▸ Material for the task:
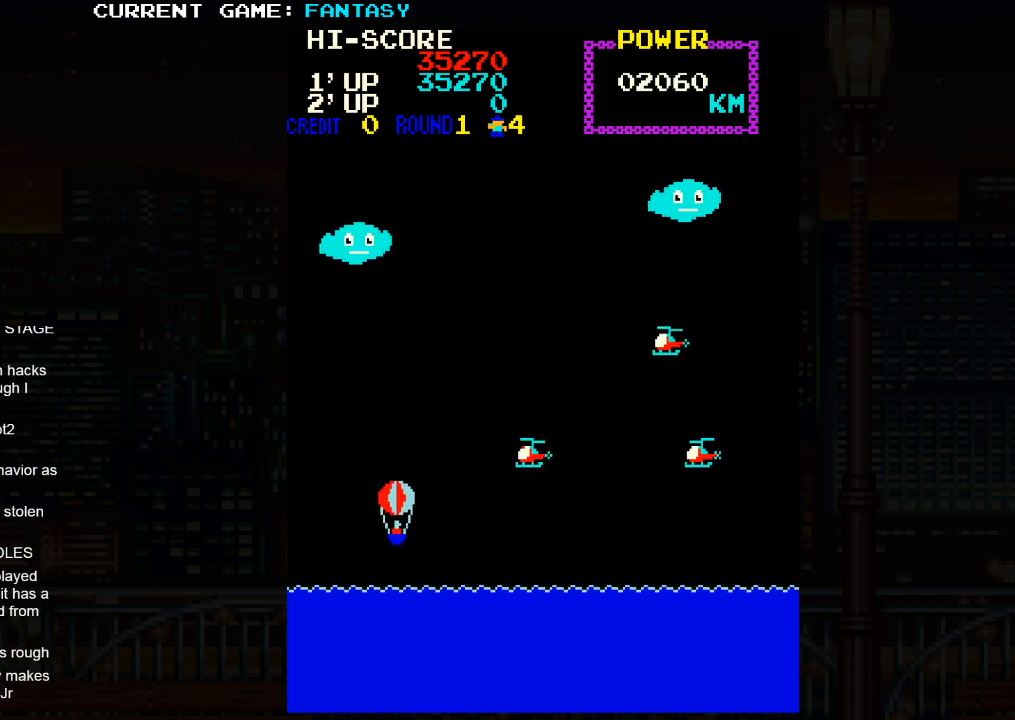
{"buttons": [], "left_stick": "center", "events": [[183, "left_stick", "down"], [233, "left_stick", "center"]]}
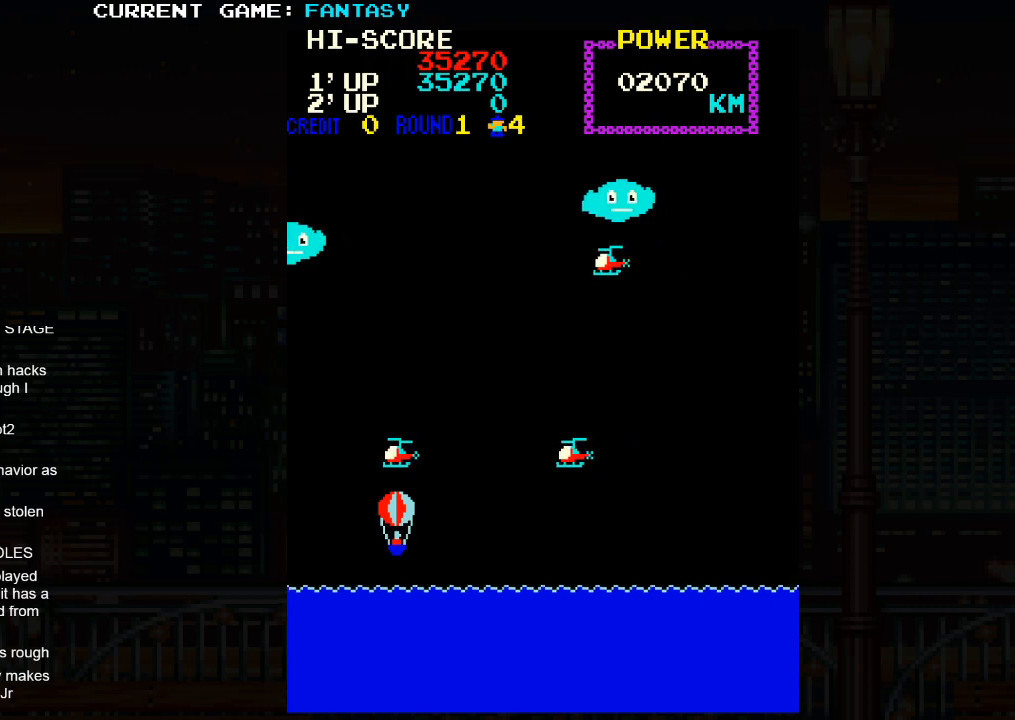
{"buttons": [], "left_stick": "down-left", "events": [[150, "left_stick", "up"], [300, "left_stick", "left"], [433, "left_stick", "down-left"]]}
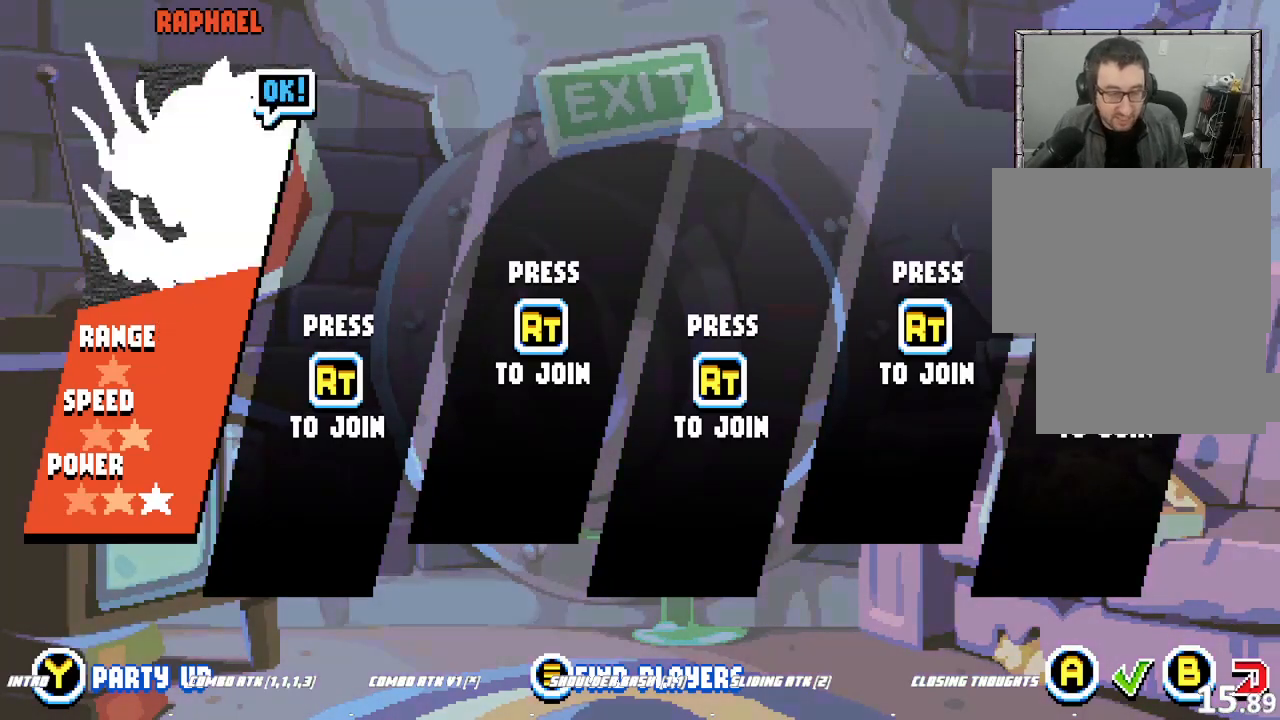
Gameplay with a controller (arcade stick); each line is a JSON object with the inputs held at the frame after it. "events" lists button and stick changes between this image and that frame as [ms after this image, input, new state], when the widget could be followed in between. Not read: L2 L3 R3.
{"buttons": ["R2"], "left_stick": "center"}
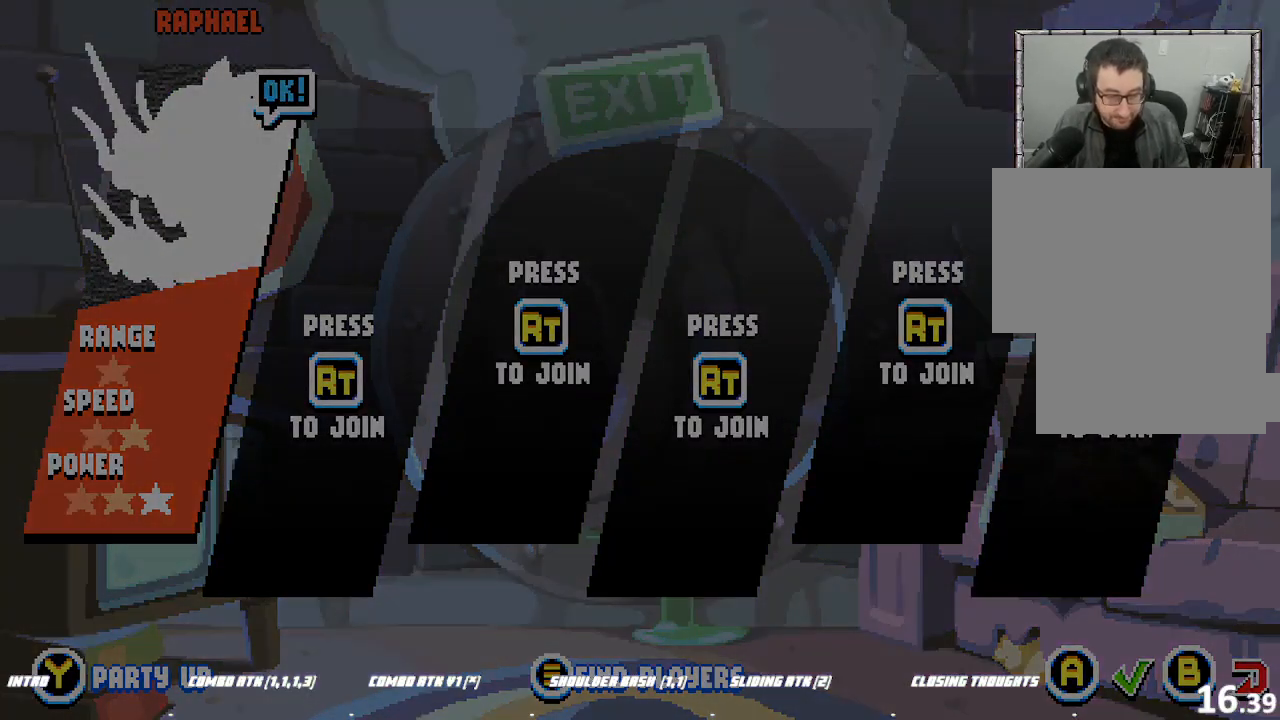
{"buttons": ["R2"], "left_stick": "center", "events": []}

---

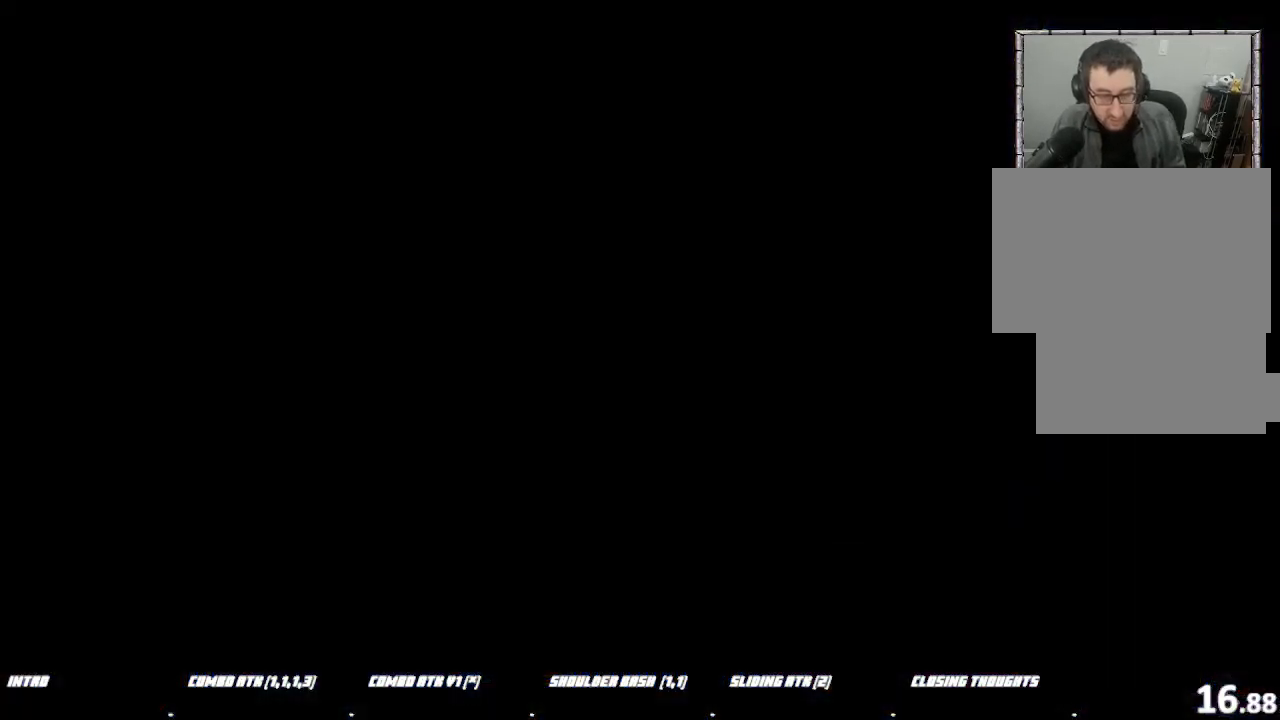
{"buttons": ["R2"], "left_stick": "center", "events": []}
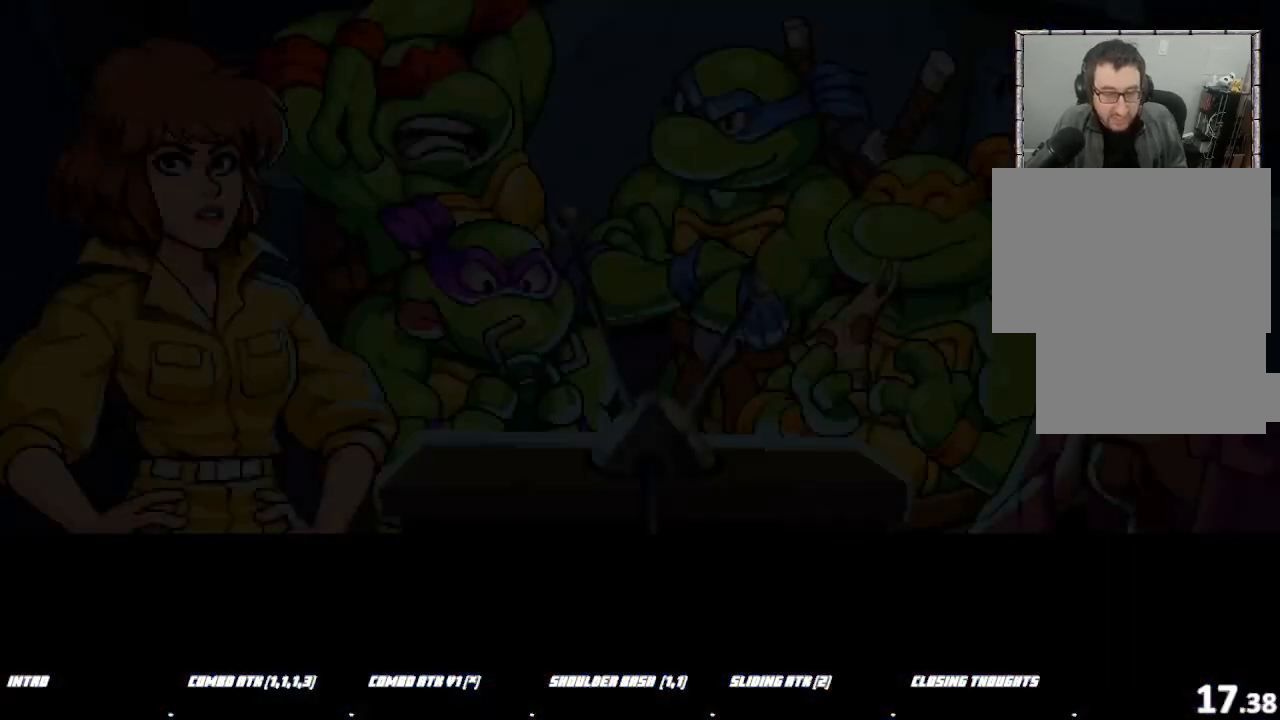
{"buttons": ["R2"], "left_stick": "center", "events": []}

* * *

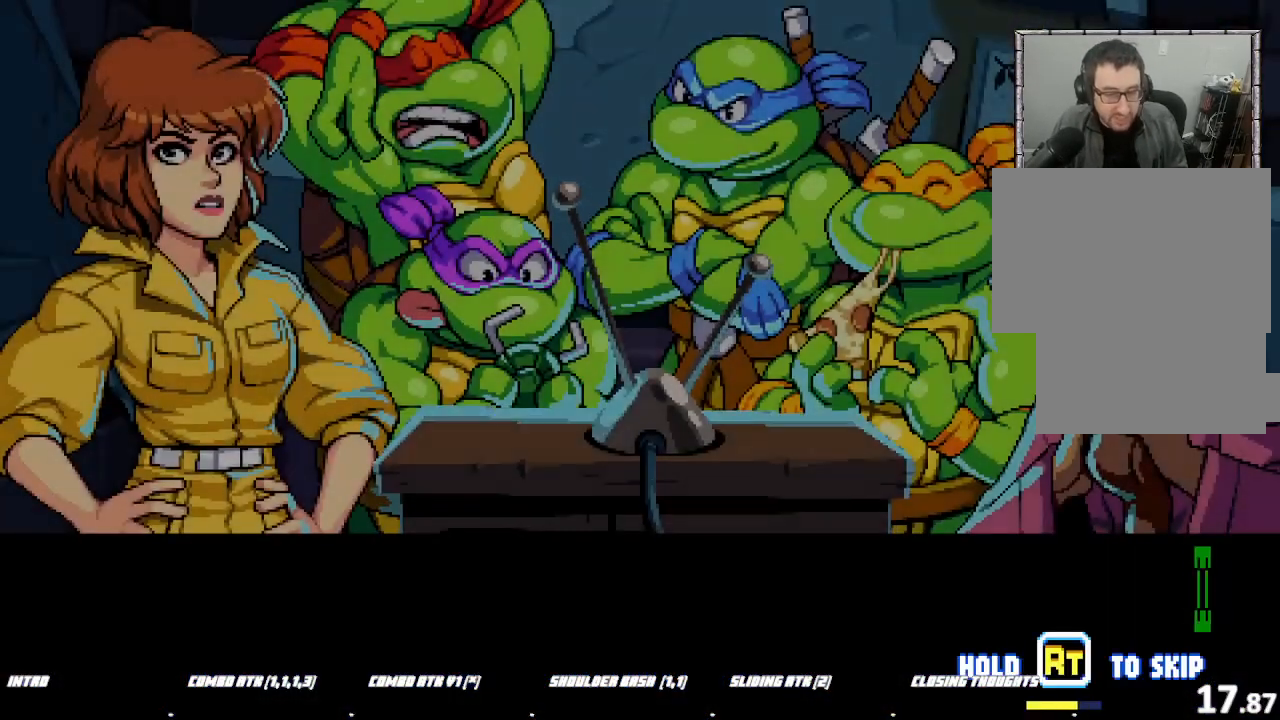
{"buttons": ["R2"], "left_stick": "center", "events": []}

▸ Activity: For every line in the data above that holds "down", return the line itself.

▸ Output of the exercise:
{"buttons": [], "left_stick": "center", "events": [[183, "left_stick", "down"], [233, "left_stick", "center"]]}
{"buttons": [], "left_stick": "down-left", "events": [[150, "left_stick", "up"], [300, "left_stick", "left"], [433, "left_stick", "down-left"]]}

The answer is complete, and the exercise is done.